Exercise requirements — Nothing but the records themselves, exactly as written and free of pictures, should appear in your response.
------------------------------------------------------------
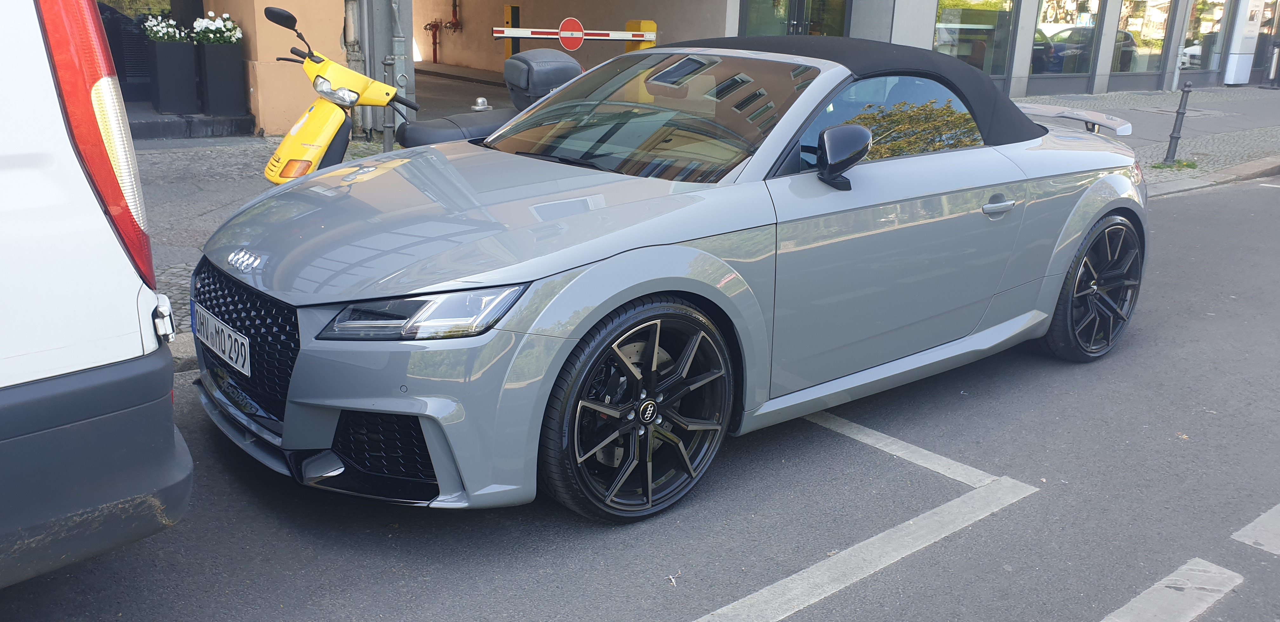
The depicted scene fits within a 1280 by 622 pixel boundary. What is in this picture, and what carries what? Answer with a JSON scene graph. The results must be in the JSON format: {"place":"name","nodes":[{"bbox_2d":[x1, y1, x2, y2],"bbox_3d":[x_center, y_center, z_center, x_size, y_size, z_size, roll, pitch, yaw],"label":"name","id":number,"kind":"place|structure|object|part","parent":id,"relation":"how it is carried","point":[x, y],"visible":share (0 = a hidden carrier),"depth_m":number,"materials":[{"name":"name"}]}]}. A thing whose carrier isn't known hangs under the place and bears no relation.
{"place":"outdoors","nodes":[
{"label":"outdoors","id":0,"kind":"place"},
{"bbox_2d":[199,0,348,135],"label":"wall","id":1,"kind":"structure","parent":0,"point":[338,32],"depth_m":9.58,"materials":[{"name":"beige paint"}]},
{"bbox_2d":[342,0,367,135],"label":"drainpipe","id":2,"kind":"object","parent":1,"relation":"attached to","point":[351,24],"visible":0.63,"depth_m":9.97,"materials":[{"name":"grey metal"}]},
{"bbox_2d":[502,3,520,57],"bbox_3d":[-2.070,-4.311,15.558,0.238,1.286,0.257,-12,22,-38],"label":"yellow post","id":3,"kind":"object","parent":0,"point":[508,16],"visible":0.51,"depth_m":15.42,"materials":[{"name":"yellow metal"}]},
{"bbox_2d":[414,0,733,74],"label":"wall","id":4,"kind":"structure","parent":0,"point":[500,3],"depth_m":17.61,"materials":[{"name":"beige paint"}]},
{"bbox_2d":[443,0,462,32],"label":"red pipe","id":5,"kind":"object","parent":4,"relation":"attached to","point":[452,24],"visible":0.93,"depth_m":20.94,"materials":[{"name":"red metal"}]},
{"bbox_2d":[0,167,1279,621],"label":"road","id":6,"kind":"structure","parent":0,"point":[1248,591],"materials":[{"name":"grey asphalt"}]},
{"bbox_2d":[0,0,192,591],"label":"white van","id":7,"kind":"object","parent":6,"relation":"on","point":[11,367],"visible":0.99,"depth_m":1.99,"materials":[{"name":"white metal"}]},
{"label":"bumper","id":8,"kind":"part","parent":7,"relation":"part of","materials":[{"name":"grey plastic"}]},
{"bbox_2d":[189,29,1153,520],"bbox_3d":[0.462,-0.424,4.047,4.204,1.421,1.808,-12,22,-38],"label":"convertible car","id":9,"kind":"object","parent":6,"relation":"on","point":[603,312],"visible":0.99,"depth_m":3.20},
{"bbox_2d":[191,303,250,375],"bbox_3d":[-1.428,0.095,3.263,0.071,0.159,0.500,-12,22,-38],"label":"license plate","id":10,"kind":"object","parent":9,"relation":"attached to","point":[226,337],"visible":0.96,"depth_m":3.21,"materials":[{"name":"metal"}]},
{"label":"grille","id":11,"kind":"part","parent":9,"relation":"part of","materials":[{"name":"black metal"}]},
{"bbox_2d":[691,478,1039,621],"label":"road marking","id":12,"kind":"object","parent":6,"relation":"on","point":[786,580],"visible":0.98,"depth_m":2.96,"materials":[{"name":"white paint"}]},
{"bbox_2d":[798,410,1031,493],"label":"road marking","id":13,"kind":"object","parent":6,"relation":"on","point":[874,436],"visible":0.92,"depth_m":3.57,"materials":[{"name":"white paint"}]},
{"bbox_2d":[1099,557,1245,621],"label":"road marking","id":14,"kind":"object","parent":6,"relation":"on","point":[1134,604],"visible":0.98,"depth_m":2.77,"materials":[{"name":"white paint"}]},
{"bbox_2d":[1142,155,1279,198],"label":"curb","id":15,"kind":"structure","parent":6,"relation":"on","point":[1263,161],"depth_m":9.67,"materials":[{"name":"grey stone"}]},
{"bbox_2d":[1230,504,1279,554],"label":"road marking","id":16,"kind":"object","parent":6,"relation":"on","point":[1237,534],"visible":0.98,"depth_m":3.09,"materials":[{"name":"white paint"}]},
{"bbox_2d":[624,19,657,52],"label":"yellow post","id":17,"kind":"object","parent":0,"point":[629,24],"visible":0.3,"depth_m":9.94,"materials":[{"name":"yellow metal"}]},
{"bbox_2d":[492,22,660,52],"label":"barrier arm","id":18,"kind":"object","parent":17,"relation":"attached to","point":[592,34],"visible":0.64,"depth_m":9.53},
{"bbox_2d":[557,16,584,49],"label":"no entry sign","id":19,"kind":"object","parent":18,"relation":"attached to","point":[564,24],"visible":0.94,"depth_m":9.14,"materials":[{"name":"red metal"}]},
{"bbox_2d":[148,75,1279,362],"label":"pavement","id":20,"kind":"structure","parent":0,"point":[1203,132],"materials":[{"name":"grey stone"}]},
{"bbox_2d":[125,107,258,140],"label":"step","id":21,"kind":"structure","parent":20,"relation":"on","point":[160,134],"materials":[{"name":"grey stone"}]},
{"bbox_2d":[146,38,199,113],"bbox_3d":[-4.972,-2.526,10.229,0.466,0.781,0.502,-12,22,-38],"label":"planter","id":22,"kind":"object","parent":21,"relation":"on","point":[179,73],"visible":0.92,"depth_m":10.08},
{"bbox_2d":[142,14,188,41],"bbox_3d":[-4.941,-2.915,10.012,0.517,0.347,0.561,-12,22,-38],"label":"white flowers","id":23,"kind":"object","parent":22,"relation":"in","point":[149,24],"visible":0.69,"depth_m":9.92,"materials":[{"name":"white plant"}]},
{"bbox_2d":[194,40,245,115],"bbox_3d":[-4.442,-2.470,10.140,0.449,0.755,0.491,-12,22,-38],"label":"planter","id":24,"kind":"object","parent":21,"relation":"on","point":[214,100],"visible":0.9,"depth_m":9.98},
{"bbox_2d":[192,10,242,44],"bbox_3d":[-4.442,-2.923,10.043,0.584,0.411,0.574,-12,22,-38],"label":"white flowers","id":25,"kind":"object","parent":24,"relation":"in","point":[229,32],"visible":0.73,"depth_m":9.96,"materials":[{"name":"white plant"}]},
{"bbox_2d":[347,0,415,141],"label":"metal post","id":26,"kind":"object","parent":20,"relation":"on","point":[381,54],"visible":0.56,"depth_m":9.77,"materials":[{"name":"grey metal"}]},
{"bbox_2d":[380,54,395,151],"bbox_3d":[-2.199,-1.766,8.423,0.141,0.939,0.143,-12,22,-38],"label":"metal post","id":27,"kind":"object","parent":20,"relation":"on","point":[386,62],"visible":0.75,"depth_m":8.38,"materials":[{"name":"grey metal"}]},
{"bbox_2d":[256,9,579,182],"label":"scooter","id":28,"kind":"object","parent":20,"relation":"on","point":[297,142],"visible":0.38,"depth_m":5.51,"materials":[{"name":"yellow plastic"}]},
{"label":"mirror","id":29,"kind":"part","parent":28,"relation":"part of","materials":[{"name":"black mirror"}]},
{"label":"headlight","id":30,"kind":"part","parent":28,"relation":"part of","materials":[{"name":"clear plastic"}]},
{"label":"seat","id":31,"kind":"part","parent":28,"relation":"part of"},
------------------------------------------------------------
Response —
The depicted scene fits within a 1280 by 622 pixel boundary. What is in this picture, and what carries what? Answer with a JSON scene graph. The results must be in the JSON format: {"place":"name","nodes":[{"bbox_2d":[x1, y1, x2, y2],"bbox_3d":[x_center, y_center, z_center, x_size, y_size, z_size, roll, pitch, yaw],"label":"name","id":number,"kind":"place|structure|object|part","parent":id,"relation":"how it is carried","point":[x, y],"visible":share (0 = a hidden carrier),"depth_m":number,"materials":[{"name":"name"}]}]}. A thing whose carrier isn't known hangs under the place and bears no relation.
{"place":"outdoors","nodes":[
{"label":"outdoors","id":0,"kind":"place"},
{"bbox_2d":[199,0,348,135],"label":"wall","id":1,"kind":"structure","parent":0,"point":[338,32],"depth_m":9.58,"materials":[{"name":"beige paint"}]},
{"bbox_2d":[342,0,367,135],"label":"drainpipe","id":2,"kind":"object","parent":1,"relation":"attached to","point":[351,24],"visible":0.63,"depth_m":9.97,"materials":[{"name":"grey metal"}]},
{"bbox_2d":[502,3,520,57],"bbox_3d":[-2.070,-4.311,15.558,0.238,1.286,0.257,-12,22,-38],"label":"yellow post","id":3,"kind":"object","parent":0,"point":[508,16],"visible":0.51,"depth_m":15.42,"materials":[{"name":"yellow metal"}]},
{"bbox_2d":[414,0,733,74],"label":"wall","id":4,"kind":"structure","parent":0,"point":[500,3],"depth_m":17.61,"materials":[{"name":"beige paint"}]},
{"bbox_2d":[443,0,462,32],"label":"red pipe","id":5,"kind":"object","parent":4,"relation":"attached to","point":[452,24],"visible":0.93,"depth_m":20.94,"materials":[{"name":"red metal"}]},
{"bbox_2d":[0,167,1279,621],"label":"road","id":6,"kind":"structure","parent":0,"point":[1248,591],"materials":[{"name":"grey asphalt"}]},
{"bbox_2d":[0,0,192,591],"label":"white van","id":7,"kind":"object","parent":6,"relation":"on","point":[11,367],"visible":0.99,"depth_m":1.99,"materials":[{"name":"white metal"}]},
{"label":"bumper","id":8,"kind":"part","parent":7,"relation":"part of","materials":[{"name":"grey plastic"}]},
{"bbox_2d":[189,29,1153,520],"bbox_3d":[0.462,-0.424,4.047,4.204,1.421,1.808,-12,22,-38],"label":"convertible car","id":9,"kind":"object","parent":6,"relation":"on","point":[603,312],"visible":0.99,"depth_m":3.20},
{"bbox_2d":[191,303,250,375],"bbox_3d":[-1.428,0.095,3.263,0.071,0.159,0.500,-12,22,-38],"label":"license plate","id":10,"kind":"object","parent":9,"relation":"attached to","point":[226,337],"visible":0.96,"depth_m":3.21,"materials":[{"name":"metal"}]},
{"label":"grille","id":11,"kind":"part","parent":9,"relation":"part of","materials":[{"name":"black metal"}]},
{"bbox_2d":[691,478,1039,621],"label":"road marking","id":12,"kind":"object","parent":6,"relation":"on","point":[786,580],"visible":0.98,"depth_m":2.96,"materials":[{"name":"white paint"}]},
{"bbox_2d":[798,410,1031,493],"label":"road marking","id":13,"kind":"object","parent":6,"relation":"on","point":[874,436],"visible":0.92,"depth_m":3.57,"materials":[{"name":"white paint"}]},
{"bbox_2d":[1099,557,1245,621],"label":"road marking","id":14,"kind":"object","parent":6,"relation":"on","point":[1134,604],"visible":0.98,"depth_m":2.77,"materials":[{"name":"white paint"}]},
{"bbox_2d":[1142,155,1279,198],"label":"curb","id":15,"kind":"structure","parent":6,"relation":"on","point":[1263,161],"depth_m":9.67,"materials":[{"name":"grey stone"}]},
{"bbox_2d":[1230,504,1279,554],"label":"road marking","id":16,"kind":"object","parent":6,"relation":"on","point":[1237,534],"visible":0.98,"depth_m":3.09,"materials":[{"name":"white paint"}]},
{"bbox_2d":[624,19,657,52],"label":"yellow post","id":17,"kind":"object","parent":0,"point":[629,24],"visible":0.3,"depth_m":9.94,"materials":[{"name":"yellow metal"}]},
{"bbox_2d":[492,22,660,52],"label":"barrier arm","id":18,"kind":"object","parent":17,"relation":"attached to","point":[592,34],"visible":0.64,"depth_m":9.53},
{"bbox_2d":[557,16,584,49],"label":"no entry sign","id":19,"kind":"object","parent":18,"relation":"attached to","point":[564,24],"visible":0.94,"depth_m":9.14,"materials":[{"name":"red metal"}]},
{"bbox_2d":[148,75,1279,362],"label":"pavement","id":20,"kind":"structure","parent":0,"point":[1203,132],"materials":[{"name":"grey stone"}]},
{"bbox_2d":[125,107,258,140],"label":"step","id":21,"kind":"structure","parent":20,"relation":"on","point":[160,134],"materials":[{"name":"grey stone"}]},
{"bbox_2d":[146,38,199,113],"bbox_3d":[-4.972,-2.526,10.229,0.466,0.781,0.502,-12,22,-38],"label":"planter","id":22,"kind":"object","parent":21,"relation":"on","point":[179,73],"visible":0.92,"depth_m":10.08},
{"bbox_2d":[142,14,188,41],"bbox_3d":[-4.941,-2.915,10.012,0.517,0.347,0.561,-12,22,-38],"label":"white flowers","id":23,"kind":"object","parent":22,"relation":"in","point":[149,24],"visible":0.69,"depth_m":9.92,"materials":[{"name":"white plant"}]},
{"bbox_2d":[194,40,245,115],"bbox_3d":[-4.442,-2.470,10.140,0.449,0.755,0.491,-12,22,-38],"label":"planter","id":24,"kind":"object","parent":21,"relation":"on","point":[214,100],"visible":0.9,"depth_m":9.98},
{"bbox_2d":[192,10,242,44],"bbox_3d":[-4.442,-2.923,10.043,0.584,0.411,0.574,-12,22,-38],"label":"white flowers","id":25,"kind":"object","parent":24,"relation":"in","point":[229,32],"visible":0.73,"depth_m":9.96,"materials":[{"name":"white plant"}]},
{"bbox_2d":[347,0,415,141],"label":"metal post","id":26,"kind":"object","parent":20,"relation":"on","point":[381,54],"visible":0.56,"depth_m":9.77,"materials":[{"name":"grey metal"}]},
{"bbox_2d":[380,54,395,151],"bbox_3d":[-2.199,-1.766,8.423,0.141,0.939,0.143,-12,22,-38],"label":"metal post","id":27,"kind":"object","parent":20,"relation":"on","point":[386,62],"visible":0.75,"depth_m":8.38,"materials":[{"name":"grey metal"}]},
{"bbox_2d":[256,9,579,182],"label":"scooter","id":28,"kind":"object","parent":20,"relation":"on","point":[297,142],"visible":0.38,"depth_m":5.51,"materials":[{"name":"yellow plastic"}]},
{"label":"mirror","id":29,"kind":"part","parent":28,"relation":"part of","materials":[{"name":"black mirror"}]},
{"label":"headlight","id":30,"kind":"part","parent":28,"relation":"part of","materials":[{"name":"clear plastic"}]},
{"label":"seat","id":31,"kind":"part","parent":28,"relation":"part of"},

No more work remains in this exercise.